Bientôt et bien qu'une faible lueur persista, les étoiles commencèrent à apparaitre dans le ciel, aussi magnifiques que dans mon souvenir. Une lueur orangé à l'orée des arbres nous appris que Rem était parvenue à faire du feu.

— Nel, tu es prêt ?

La voix de lynch, bien que ténue, me fit néanmoins sursauter dans le silence irréel qui régnait autour de nous.

Sans prononcer un seul mot, ce dernier se glissa le plus silencieusement possible dans l'eau. Bien que la luminosité ambiante soit réduite à sa plus simple expression, nous parvenions encore à distinguer Nel. Le malheur fut que la créature aussi ! Cette fois, il ne se risqua même pas à tenter de nous rejoindre et dès qu'il perçut les premiers mouvements, s'empressa de retourner à l'abri ;

— C'est impossible, je n'y arriverais pas ! Partez, ne restez pas à découvert.

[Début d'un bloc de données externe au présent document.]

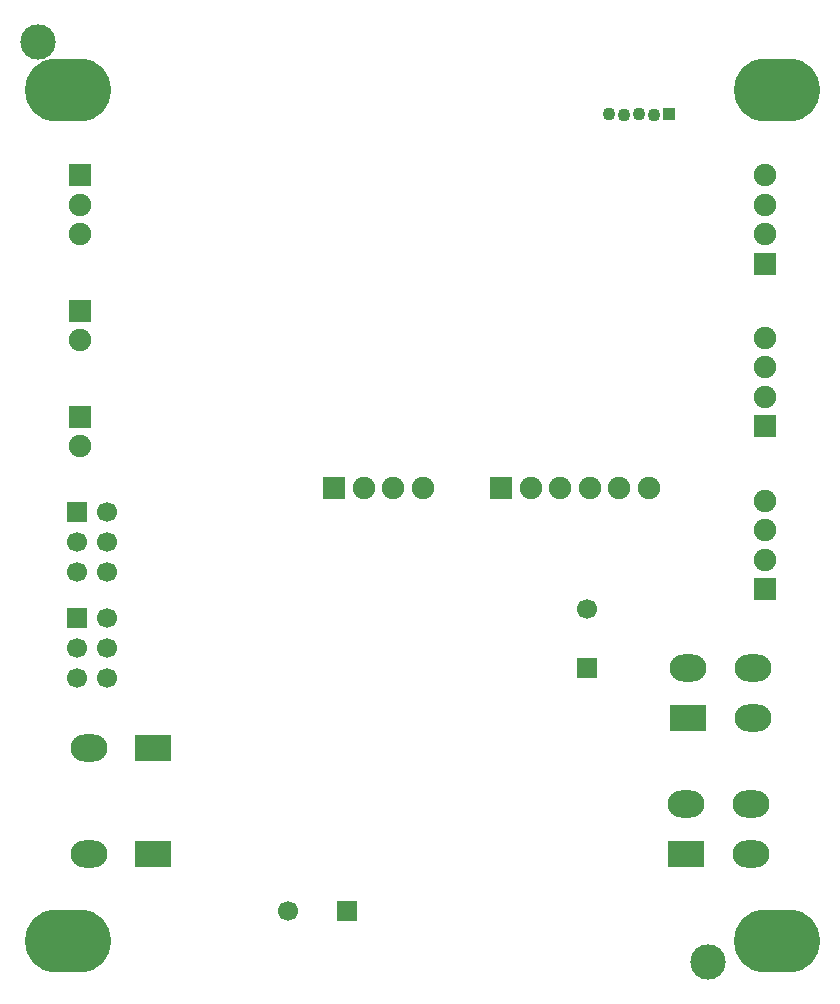
<source format=gbs>
G04*
G04 #@! TF.GenerationSoftware,Altium Limited,Altium Designer,21.8.1 (53)*
G04*
G04 Layer_Color=16711935*
%FSLAX44Y44*%
%MOMM*%
G71*
G04*
G04 #@! TF.SameCoordinates,D16A5DDD-09C7-43D5-B036-B9B5DCE20735*
G04*
G04*
G04 #@! TF.FilePolarity,Negative*
G04*
G01*
G75*
%ADD23R,1.1000X1.1000*%
%ADD36O,3.1000X2.3000*%
%ADD37R,3.1000X2.3000*%
%ADD38C,3.0000*%
%ADD39O,7.3000X5.3000*%
%ADD40C,1.7000*%
%ADD41R,1.7000X1.7000*%
%ADD42C,1.9000*%
%ADD43R,1.9000X1.9000*%
%ADD44R,1.9000X1.9000*%
%ADD45C,1.1000*%
%ADD46R,1.7000X1.7000*%
D23*
X208399Y109850D02*
D03*
D36*
X279499Y-401400D02*
D03*
Y-359400D02*
D03*
X224499D02*
D03*
X277749Y-516650D02*
D03*
Y-474650D02*
D03*
X222749D02*
D03*
X-283000Y-427400D02*
D03*
Y-516900D02*
D03*
D37*
X224499Y-401400D02*
D03*
X222749Y-516650D02*
D03*
X-228000Y-427400D02*
D03*
Y-516900D02*
D03*
D38*
X241500Y-608500D02*
D03*
X-326000Y171000D02*
D03*
D39*
X-300000Y130000D02*
D03*
Y-590000D02*
D03*
X300000D02*
D03*
Y130000D02*
D03*
D40*
X-267300Y-317250D02*
D03*
Y-342650D02*
D03*
Y-368050D02*
D03*
X-292700Y-342650D02*
D03*
Y-368050D02*
D03*
X-267300Y-226900D02*
D03*
Y-252300D02*
D03*
Y-277700D02*
D03*
X-292700Y-252300D02*
D03*
Y-277700D02*
D03*
X-114251Y-564900D02*
D03*
X139000Y-309250D02*
D03*
D41*
X-292700Y-317250D02*
D03*
Y-226900D02*
D03*
X139000Y-359250D02*
D03*
D42*
X290000Y-267525D02*
D03*
Y-242525D02*
D03*
Y-217525D02*
D03*
X-290000Y32975D02*
D03*
Y7975D02*
D03*
Y-171400D02*
D03*
X290000Y-129762D02*
D03*
Y-104762D02*
D03*
Y-79762D02*
D03*
X-290000Y-81712D02*
D03*
X116499Y-207150D02*
D03*
X91499D02*
D03*
X141499D02*
D03*
X166499D02*
D03*
X191499D02*
D03*
X-25001D02*
D03*
X-50001D02*
D03*
X-1D02*
D03*
X290000Y58000D02*
D03*
Y8000D02*
D03*
Y33000D02*
D03*
D43*
Y-292525D02*
D03*
X-290000Y57975D02*
D03*
Y-146400D02*
D03*
X290000Y-154762D02*
D03*
X-290000Y-56712D02*
D03*
X290000Y-17000D02*
D03*
D44*
X66499Y-207150D02*
D03*
X-75001D02*
D03*
D45*
X182999Y109850D02*
D03*
X170299Y108850D02*
D03*
X195699D02*
D03*
X157599Y109850D02*
D03*
D46*
X-64251Y-564900D02*
D03*
M02*

</source>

— Hors de question que l'on te laisse ! lui répondis-je sans réfléchir, même si je n'avais pas d'idée de génie pour désamorcer cette situation insoluble.

— Hayden a raison. Nous nous sommes trop précipiter, il ne faisait pas assez sombre, c'est tout. Nous réessaierons un peu plus tard, tiens bon ! lui dit Lynch avant de se retourner en me faisant signe d'en faire autant. Ce sera la dernière tentative, si ça ne marche pas...

— Tu sais ce qui va lui arriver, si on le laisse là ?

— Bien sûr que je le sais ! me répondit-il la voix pleine d'impuissance. Mais nous sommes à court de solutions miracle !

— Gabe, Hayden, venez-voir ! nous interpela Rem d'une voix sourde, une urgence inquiète dans la voix.

Après avoir pris soin de préciser à Nel que nous revenions tout de suite, nous nous empressâmes de rejoindre Rem.

— Que se passe-t-il ? lui demandai-je, étonnée par son comportement étrange.

— Nous ne sommes pas seuls, nous chuchota-t-elle les yeux agrandis pas la peur, alors qu'elle nous montrait d'un signe de tête les restes du feu qu'elle venait d'allumer, à présent éteint, de la terre recouvrant les braises qui finissaient de s'étouffer.